A pull for wider service is coming from big corporate customers. Already globalized, they want the convenience of dealing with a single phone company around the world - especially if that company can provide advanced services to make Tokyo as easy to reach as Tacoma. The competition should also bring down corporate rates.

The money is not just in service, it is in equipment too. In April, AT&T announced potentially its biggest equipment deal yet. The Hainan Posts and Telecommunications Bureau is spending some $12.4 million to install AT&T switching equipment. The deal is the first since the telecommunications giant and the Chinese government signed a memorandum of understanding to supply telecommunications equipment.

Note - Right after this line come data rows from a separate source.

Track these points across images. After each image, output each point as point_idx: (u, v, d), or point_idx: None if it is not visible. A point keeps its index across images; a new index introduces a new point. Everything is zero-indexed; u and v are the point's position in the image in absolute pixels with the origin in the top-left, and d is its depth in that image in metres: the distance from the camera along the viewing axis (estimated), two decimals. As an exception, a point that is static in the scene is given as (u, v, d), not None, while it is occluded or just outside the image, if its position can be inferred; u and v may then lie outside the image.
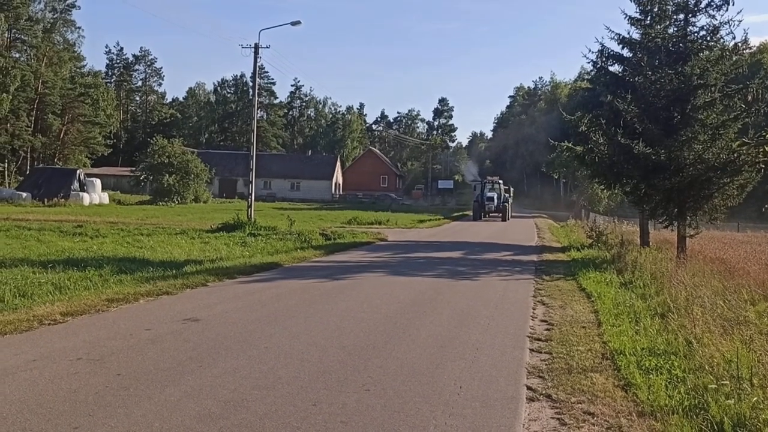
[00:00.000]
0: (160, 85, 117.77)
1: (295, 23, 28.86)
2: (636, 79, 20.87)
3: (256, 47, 27.89)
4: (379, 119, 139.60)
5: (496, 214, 48.89)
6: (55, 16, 76.50)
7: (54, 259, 14.16)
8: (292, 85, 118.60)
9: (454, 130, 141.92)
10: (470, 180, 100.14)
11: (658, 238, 24.40)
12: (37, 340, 7.26)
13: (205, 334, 7.76)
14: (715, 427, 4.88)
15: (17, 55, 70.79)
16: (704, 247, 18.69)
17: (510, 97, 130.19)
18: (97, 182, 51.51)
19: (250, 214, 27.68)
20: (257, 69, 29.27)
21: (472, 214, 50.17)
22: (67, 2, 76.55)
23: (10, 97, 63.67)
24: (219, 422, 4.89)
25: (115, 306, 9.36)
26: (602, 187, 29.21)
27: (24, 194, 44.18)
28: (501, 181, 51.54)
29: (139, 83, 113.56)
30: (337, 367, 6.50)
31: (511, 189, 55.42)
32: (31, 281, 10.86)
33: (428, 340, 7.89)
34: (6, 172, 66.70)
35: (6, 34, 66.99)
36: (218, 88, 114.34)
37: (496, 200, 48.79)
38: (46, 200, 42.66)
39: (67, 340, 7.25)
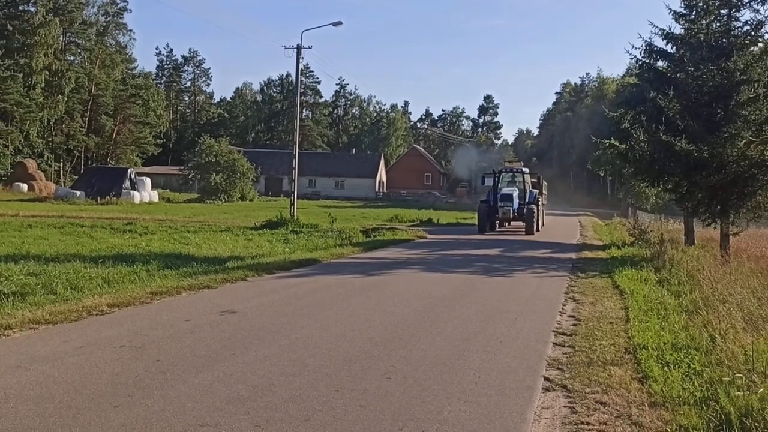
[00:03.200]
0: (208, 85, 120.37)
1: (336, 24, 29.32)
2: (678, 75, 20.63)
3: (299, 48, 28.44)
4: (423, 117, 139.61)
5: (518, 222, 29.97)
6: (108, 19, 78.92)
7: (104, 254, 14.83)
8: (336, 84, 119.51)
9: (500, 127, 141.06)
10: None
11: (705, 237, 24.01)
12: (85, 328, 7.76)
13: (240, 325, 8.16)
14: (722, 418, 5.00)
15: (72, 58, 73.38)
16: (750, 246, 18.38)
17: (556, 93, 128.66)
18: (147, 181, 53.02)
19: (293, 212, 28.26)
20: (300, 69, 29.82)
21: (477, 222, 30.15)
22: (119, 6, 79.00)
23: (65, 98, 66.05)
24: (247, 404, 5.23)
25: (159, 298, 9.84)
26: (645, 184, 28.88)
27: (78, 193, 45.78)
28: (526, 170, 33.18)
29: (188, 84, 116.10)
30: (362, 357, 6.81)
31: (544, 183, 37.35)
32: (82, 275, 11.46)
33: (454, 333, 8.12)
34: (61, 171, 69.15)
35: (61, 38, 69.39)
36: (264, 87, 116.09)
37: (516, 200, 29.55)
38: (98, 198, 44.14)
39: (112, 329, 7.72)
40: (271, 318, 8.70)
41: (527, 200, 30.42)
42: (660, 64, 22.11)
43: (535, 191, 31.67)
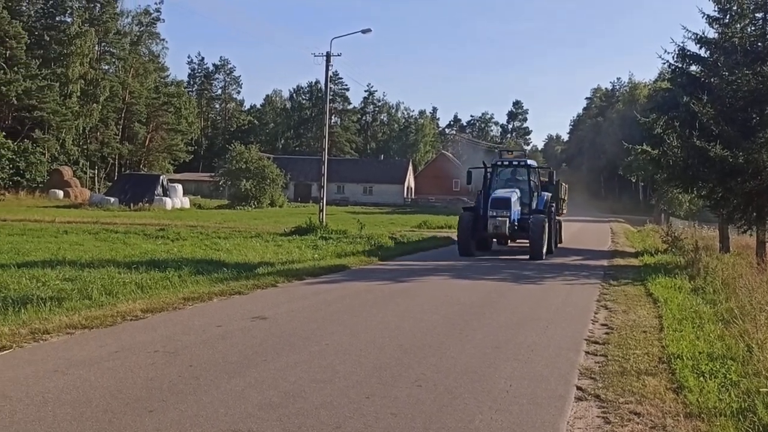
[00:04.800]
0: (238, 93, 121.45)
1: (365, 31, 29.45)
2: (712, 79, 20.35)
3: (328, 56, 28.63)
4: (452, 123, 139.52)
5: (522, 240, 21.52)
6: (141, 29, 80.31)
7: (138, 260, 15.05)
8: (365, 91, 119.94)
9: (529, 132, 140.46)
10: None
11: (740, 244, 23.59)
12: (120, 333, 7.89)
13: (271, 331, 8.22)
14: (760, 429, 4.90)
15: (106, 67, 74.73)
16: (787, 253, 17.99)
17: (587, 98, 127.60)
18: (179, 187, 53.73)
19: (322, 218, 28.39)
20: (329, 76, 30.00)
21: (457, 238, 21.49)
22: (152, 16, 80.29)
23: (100, 107, 67.27)
24: (278, 410, 5.27)
25: (191, 304, 9.96)
26: (678, 190, 28.47)
27: (112, 199, 46.57)
28: (533, 163, 23.36)
29: (219, 91, 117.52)
30: (393, 364, 6.81)
31: (563, 185, 27.60)
32: (116, 281, 11.64)
33: (484, 341, 8.09)
34: (96, 178, 70.39)
35: (96, 48, 70.76)
36: (294, 95, 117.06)
37: (517, 207, 20.48)
38: (132, 205, 44.83)
39: (146, 335, 7.84)
40: (301, 324, 8.75)
41: (535, 207, 20.78)
42: (693, 68, 21.85)
43: (547, 195, 21.71)
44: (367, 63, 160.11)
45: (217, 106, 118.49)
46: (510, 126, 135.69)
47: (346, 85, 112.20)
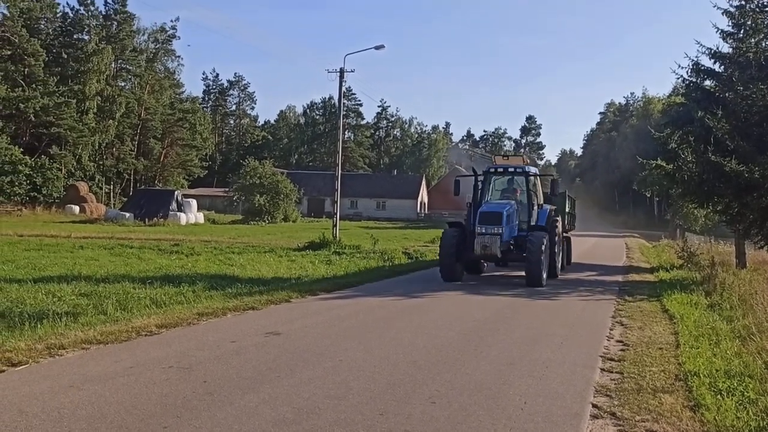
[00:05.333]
0: (252, 108, 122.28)
1: (378, 47, 29.60)
2: (727, 94, 20.25)
3: (342, 72, 28.82)
4: (465, 138, 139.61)
5: (518, 261, 17.53)
6: (157, 46, 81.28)
7: (152, 275, 15.15)
8: (378, 106, 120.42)
9: (543, 147, 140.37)
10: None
11: (757, 259, 23.34)
12: (135, 349, 7.92)
13: (284, 347, 8.22)
14: (780, 449, 4.83)
15: (123, 84, 75.66)
16: (805, 269, 17.79)
17: (600, 113, 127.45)
18: (194, 202, 54.04)
19: (335, 233, 28.44)
20: (343, 92, 30.18)
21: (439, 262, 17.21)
22: (168, 33, 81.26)
23: (116, 123, 68.03)
24: (292, 427, 5.26)
25: (205, 319, 9.99)
26: (694, 205, 28.24)
27: (127, 214, 46.90)
28: (532, 171, 18.81)
29: (233, 107, 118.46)
30: (406, 381, 6.79)
31: (571, 198, 25.20)
32: (131, 296, 11.73)
33: (498, 357, 8.04)
34: (111, 193, 71.02)
35: (113, 65, 71.66)
36: (307, 110, 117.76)
37: (511, 223, 17.13)
38: (147, 220, 45.13)
39: (160, 350, 7.87)
40: (315, 340, 8.75)
41: (535, 222, 17.67)
42: (707, 83, 21.78)
43: (550, 208, 18.65)
44: (380, 79, 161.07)
45: (232, 121, 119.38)
46: (523, 141, 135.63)
47: (360, 100, 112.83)
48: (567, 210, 22.16)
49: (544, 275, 16.16)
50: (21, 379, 6.49)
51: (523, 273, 16.78)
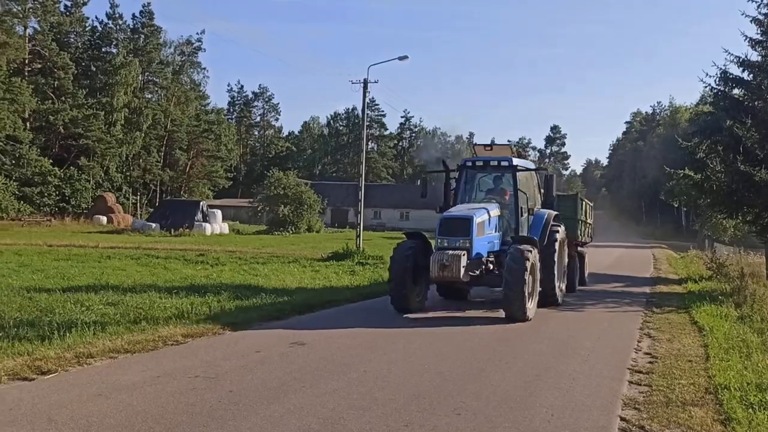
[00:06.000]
0: (276, 119, 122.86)
1: (402, 58, 29.68)
2: (756, 103, 20.00)
3: (365, 82, 28.93)
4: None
5: (493, 287, 13.05)
6: (183, 59, 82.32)
7: (178, 285, 15.27)
8: (401, 117, 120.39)
9: (567, 157, 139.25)
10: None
11: (788, 270, 22.88)
12: (161, 358, 7.99)
13: (309, 357, 8.23)
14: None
15: (149, 96, 76.73)
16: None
17: (626, 122, 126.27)
18: (219, 213, 54.45)
19: (359, 244, 28.45)
20: (366, 102, 30.28)
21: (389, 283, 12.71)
22: (194, 46, 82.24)
23: (143, 134, 68.97)
24: (317, 437, 5.26)
25: (230, 329, 10.04)
26: (723, 216, 27.80)
27: (153, 225, 47.39)
28: (523, 165, 14.45)
29: (258, 119, 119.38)
30: (432, 392, 6.75)
31: (582, 201, 19.76)
32: (157, 305, 11.82)
33: (524, 369, 7.97)
34: (138, 204, 71.90)
35: (140, 77, 72.74)
36: (331, 121, 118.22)
37: (490, 233, 12.70)
38: (172, 230, 45.55)
39: (186, 360, 7.92)
40: (339, 350, 8.74)
41: (527, 231, 13.66)
42: (736, 91, 21.50)
43: (548, 213, 14.21)
44: (403, 89, 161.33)
45: (256, 133, 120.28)
46: (548, 151, 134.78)
47: (383, 111, 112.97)
48: (579, 217, 18.26)
49: (530, 305, 11.72)
50: (50, 387, 6.57)
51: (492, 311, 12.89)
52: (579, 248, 18.57)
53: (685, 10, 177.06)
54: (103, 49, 70.34)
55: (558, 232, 14.05)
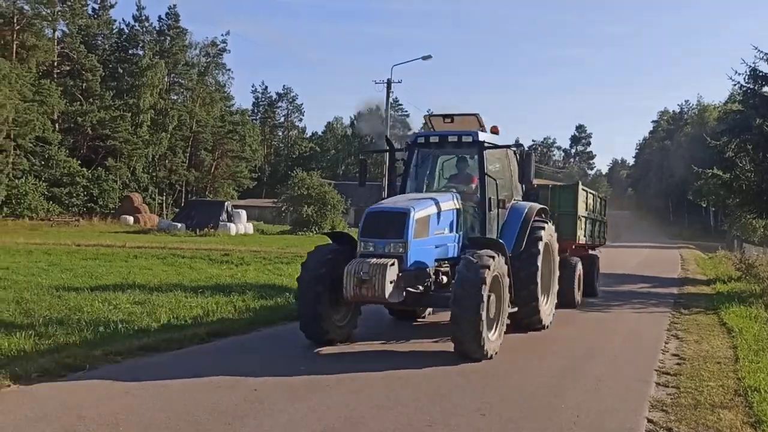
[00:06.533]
0: (300, 120, 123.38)
1: (426, 58, 29.72)
2: (787, 100, 19.65)
3: (389, 82, 29.00)
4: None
5: (440, 307, 10.33)
6: (208, 60, 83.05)
7: (203, 284, 15.39)
8: (425, 116, 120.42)
9: (593, 157, 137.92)
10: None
11: (820, 271, 22.43)
12: (187, 357, 8.06)
13: (334, 356, 8.25)
14: None
15: (175, 97, 77.52)
16: None
17: (653, 121, 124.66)
18: (243, 213, 54.81)
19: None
20: (390, 102, 30.31)
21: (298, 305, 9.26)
22: (219, 47, 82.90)
23: (169, 135, 69.71)
24: (341, 437, 5.26)
25: (256, 329, 10.11)
26: (752, 216, 27.33)
27: (179, 225, 47.85)
28: (491, 141, 10.37)
29: (282, 119, 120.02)
30: (455, 392, 6.73)
31: (591, 194, 16.09)
32: (183, 305, 11.93)
33: (549, 370, 7.91)
34: (164, 204, 72.68)
35: (166, 79, 73.55)
36: (354, 121, 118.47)
37: (433, 230, 9.03)
38: (198, 230, 45.93)
39: (212, 358, 7.99)
40: (364, 348, 8.75)
41: (498, 231, 10.37)
42: (766, 89, 21.12)
43: (529, 206, 10.89)
44: (426, 89, 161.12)
45: (280, 133, 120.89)
46: (573, 150, 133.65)
47: (407, 111, 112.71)
48: (581, 213, 14.39)
49: (491, 335, 8.33)
50: (79, 384, 6.67)
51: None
52: (588, 252, 15.90)
53: (714, 7, 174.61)
54: (129, 51, 71.24)
55: (543, 231, 10.50)
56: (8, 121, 49.95)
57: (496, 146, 10.35)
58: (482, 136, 10.13)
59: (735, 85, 21.63)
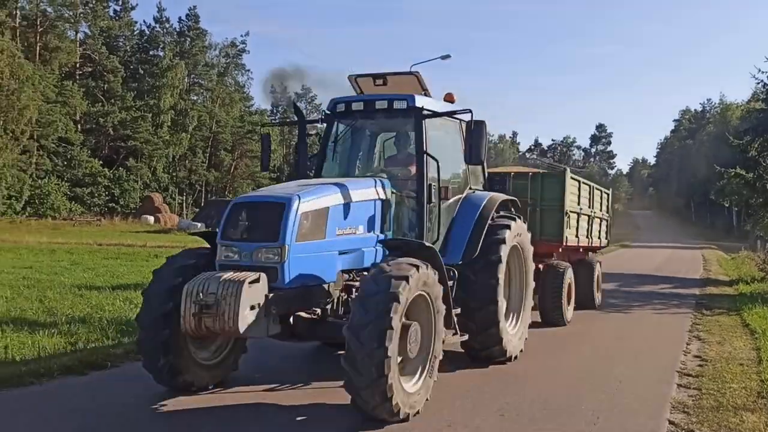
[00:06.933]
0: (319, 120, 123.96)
1: (445, 57, 29.54)
2: (812, 98, 19.35)
3: (408, 82, 28.88)
4: (532, 147, 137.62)
5: (333, 342, 7.65)
6: (228, 61, 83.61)
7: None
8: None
9: (614, 156, 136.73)
10: None
11: None
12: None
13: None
14: None
15: (195, 98, 78.16)
16: None
17: (675, 120, 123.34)
18: (262, 213, 55.07)
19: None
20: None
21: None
22: (238, 48, 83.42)
23: (189, 135, 70.29)
24: (359, 436, 5.23)
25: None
26: (777, 216, 26.92)
27: (199, 224, 48.15)
28: (433, 105, 7.69)
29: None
30: (475, 393, 6.70)
31: (588, 187, 12.92)
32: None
33: (569, 371, 7.87)
34: (184, 204, 73.28)
35: (186, 79, 74.17)
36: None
37: (335, 231, 6.50)
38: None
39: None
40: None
41: (436, 231, 7.46)
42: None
43: (488, 197, 8.29)
44: (445, 89, 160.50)
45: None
46: (593, 150, 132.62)
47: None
48: (570, 209, 11.40)
49: (409, 384, 5.91)
50: (101, 382, 6.77)
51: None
52: (585, 256, 13.45)
53: (736, 4, 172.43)
54: (150, 53, 71.93)
55: (507, 231, 7.99)
56: (32, 122, 50.68)
57: (436, 114, 7.56)
58: (420, 101, 7.50)
59: (758, 83, 21.37)
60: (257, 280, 5.58)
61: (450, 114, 7.77)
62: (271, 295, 5.73)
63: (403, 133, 8.09)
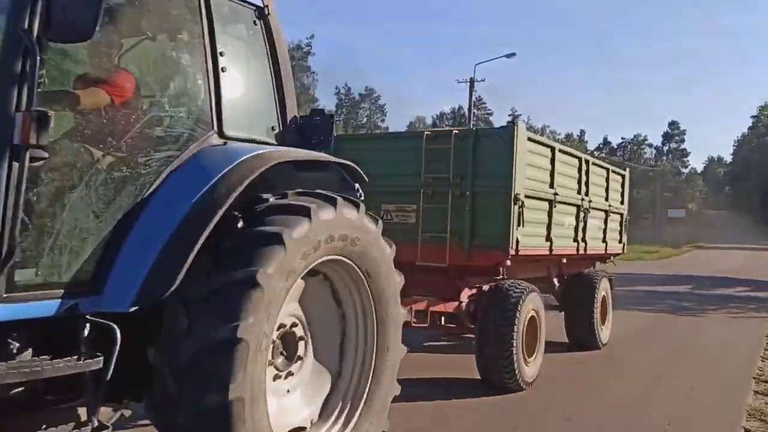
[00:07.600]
0: (383, 120, 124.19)
1: (509, 56, 29.32)
2: None
3: (472, 81, 28.82)
4: (601, 146, 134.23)
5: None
6: (293, 63, 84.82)
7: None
8: (509, 115, 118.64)
9: (687, 154, 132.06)
10: None
11: None
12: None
13: (412, 355, 8.30)
14: None
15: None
16: None
17: (752, 117, 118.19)
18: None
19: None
20: (473, 101, 30.16)
21: None
22: (304, 50, 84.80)
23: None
24: (425, 436, 5.27)
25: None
26: None
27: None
28: None
29: (365, 120, 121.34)
30: (539, 396, 6.63)
31: (588, 164, 8.68)
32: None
33: (639, 375, 7.72)
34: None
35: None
36: (437, 121, 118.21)
37: None
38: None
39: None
40: (443, 349, 8.77)
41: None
42: None
43: (259, 156, 3.39)
44: (510, 87, 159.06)
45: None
46: (665, 148, 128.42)
47: (490, 110, 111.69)
48: (524, 191, 6.90)
49: None
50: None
51: None
52: (581, 270, 9.34)
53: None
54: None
55: (289, 232, 3.16)
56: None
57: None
58: None
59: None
60: None
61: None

Telephone density - the number of lines per 100 population - is only about 1.67 in China. (In the US, it is about 50.) If the Chinese can move that density to just 2.67, it would mean more business than AT&T's current share of the US equipment market. China is ambitious: It aims to boost tele-density to about 20 by the end of the decade.

In 1983, foreign revenues made up only 8 percent of AT&T's business. Today, it accounts for about 25 percent. By the year 2000, AT&T plans to have half of its business coming from abroad. One-sixth of the company's employees already work abroad.

"We see growing our business outside the United States as the single most important growth imperative," Tobias says.

All these moves will make international telecommunications a complicated industry. Telephone companies in one country will be leasing lines from foreign competitors, heating up competition, even as they seek alliances to create global networks.

"In the international telecommunications market, the two concepts coexist: one is competition and the other is cooperation," says Takeo Miura, deputy director of the Washington office of Kokusai Denshin Denwa Company, Japan's largest international carrier. "One hand shakes hands with all other carriers. The other hand shakes hands very selectively."